Recently, Brotman adapted an established treatment for anxiety disorders that progressively exposes patients to things they fear, within the safety of a therapist’s office. Adjusting the therapy for kids with DMDD, clinicians identified the triggers of 40 children ages 8 to 17 with DMDD-type symptoms. Then they simulated anger-provoking situations — such as asking the kids to stop a video game or to do their homework, and talked the children through how to constructively cope with their frustrations.

“I was very tentative at first, because it had never been done before, and we didn’t know if it would make them more angry,” Brotman says.

The clinicians also trained parents to ignore tantrums at home and reward constructive coping behaviors — an approach called “parent management training” that tackles reinforcing cycles within families. Remarkably, irritability symptoms decreased significantly in 65 percent of the children over the 12 weeks of the study.

Most parents, including Provan, eventually settle on a combination of talk therapy and medications. While no parent wants to drug their child, Provan says medications can help make them more receptive to therapy, in Anna’s case with a psychologist. And whether it was the treatment or Anna’s growing maturity, the tantrums disappeared. Now 13, Anna is no more irritable than a regular teenager, though she is still managing anxiety and depression. Indeed, studies tracking DMDD kids suggest that irritability symptoms can taper off by late adolescence or young adulthood, while depression and anxiety can continue.

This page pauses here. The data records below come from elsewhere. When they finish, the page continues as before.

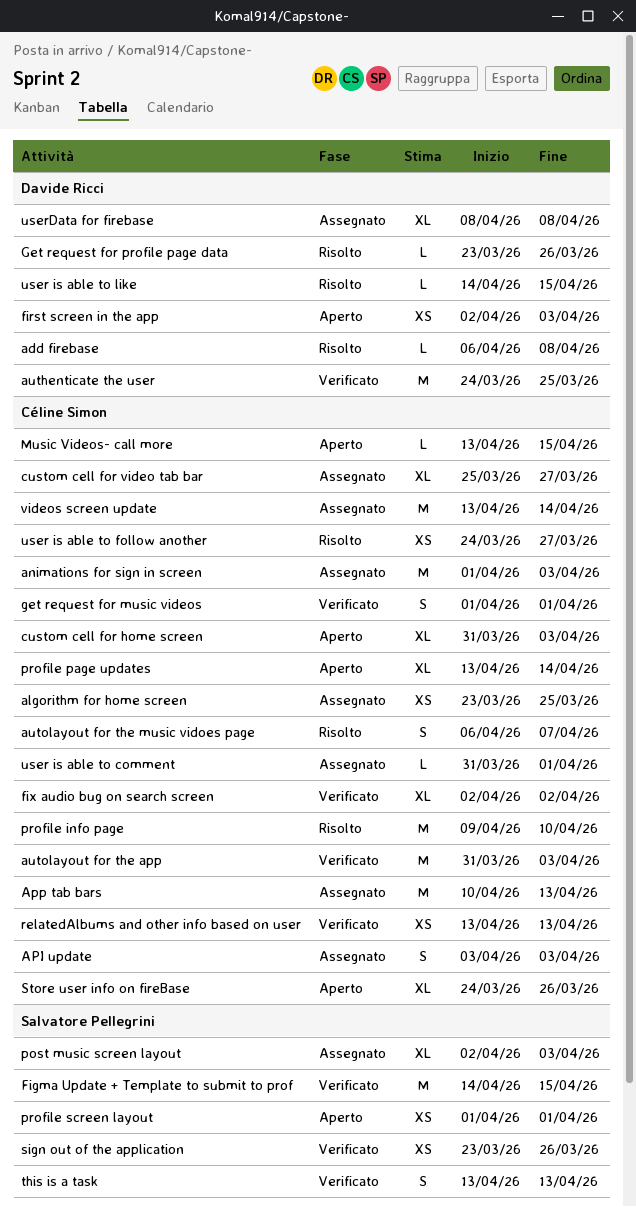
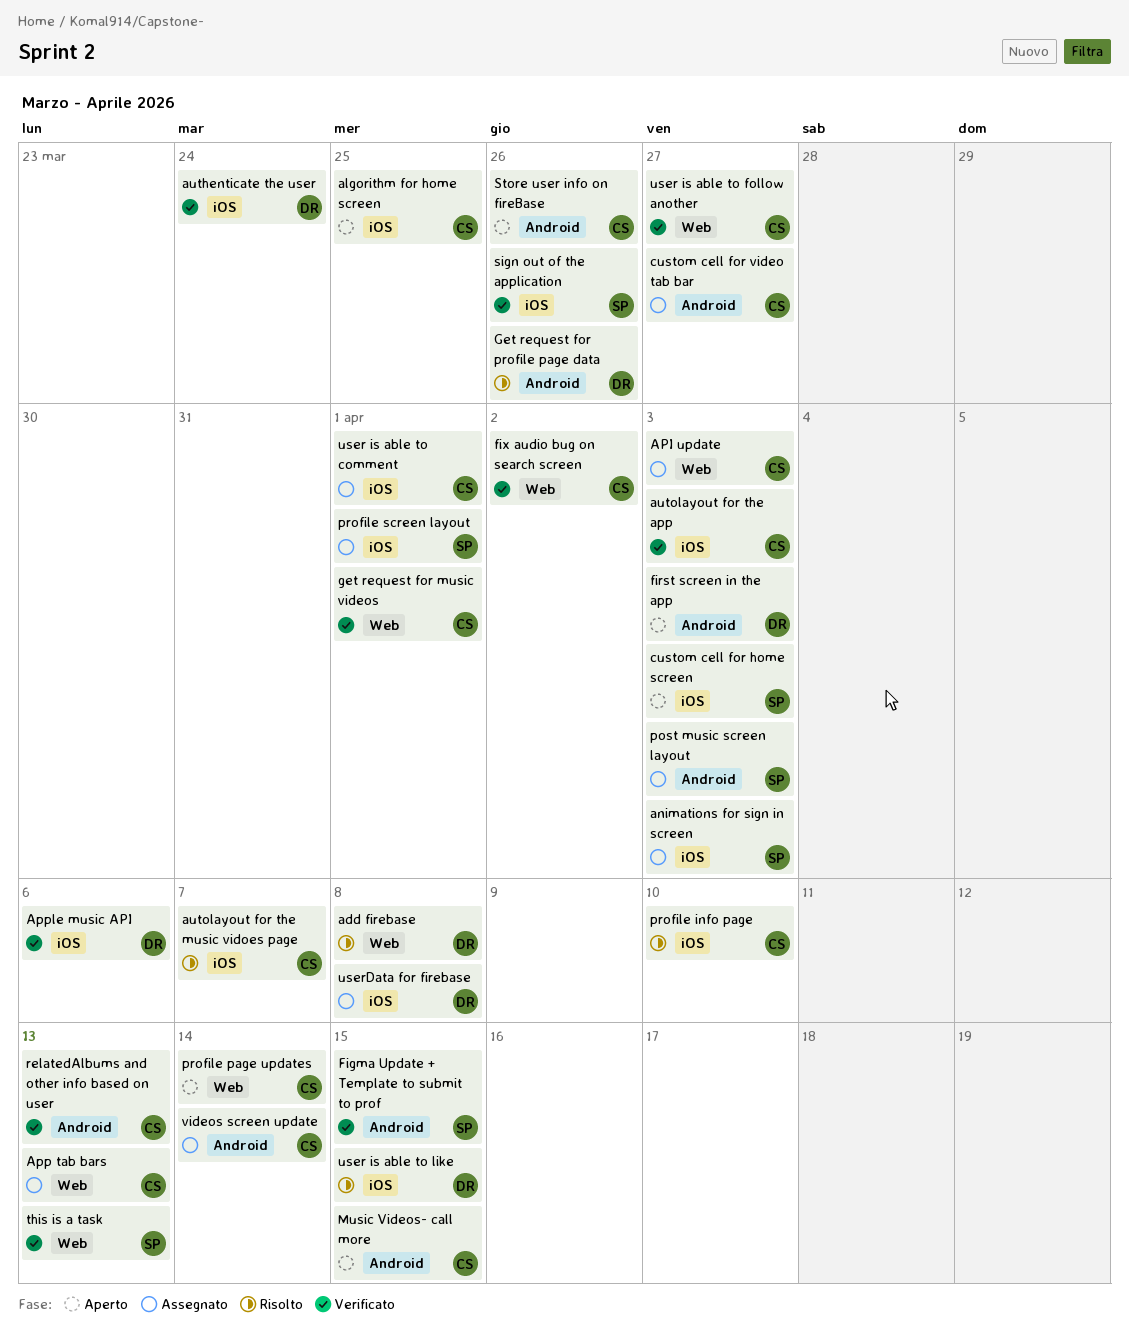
algorithm for home screen, status: Assegnato -> Aperto
animations for sign in screen, owner: Céline Simon -> Salvatore Pellegrini
Apple music API: none -> present
authenticate the user, due: Mar 25 -> Mar 24
custom cell for home screen, owner: Céline Simon -> Salvatore Pellegrini
profile screen layout, status: Aperto -> Assegnato
user is able to follow another, status: Risolto -> Verificato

Provan says that kids with DMDD need better medical treatment options and better mental health services — as well as more awareness in general. Because Anna was judged so much for her hair-trigger temper, Provan wrote a short book — Poppy and the Overactive Amygdala — to build understanding and empathy.

Before she had Anna, she recalls, “I was that parent that was, ‘Oh, screaming toddler — can’t they control their child on an airplane?’

“So, I guess, just be nice to your fellow humans.”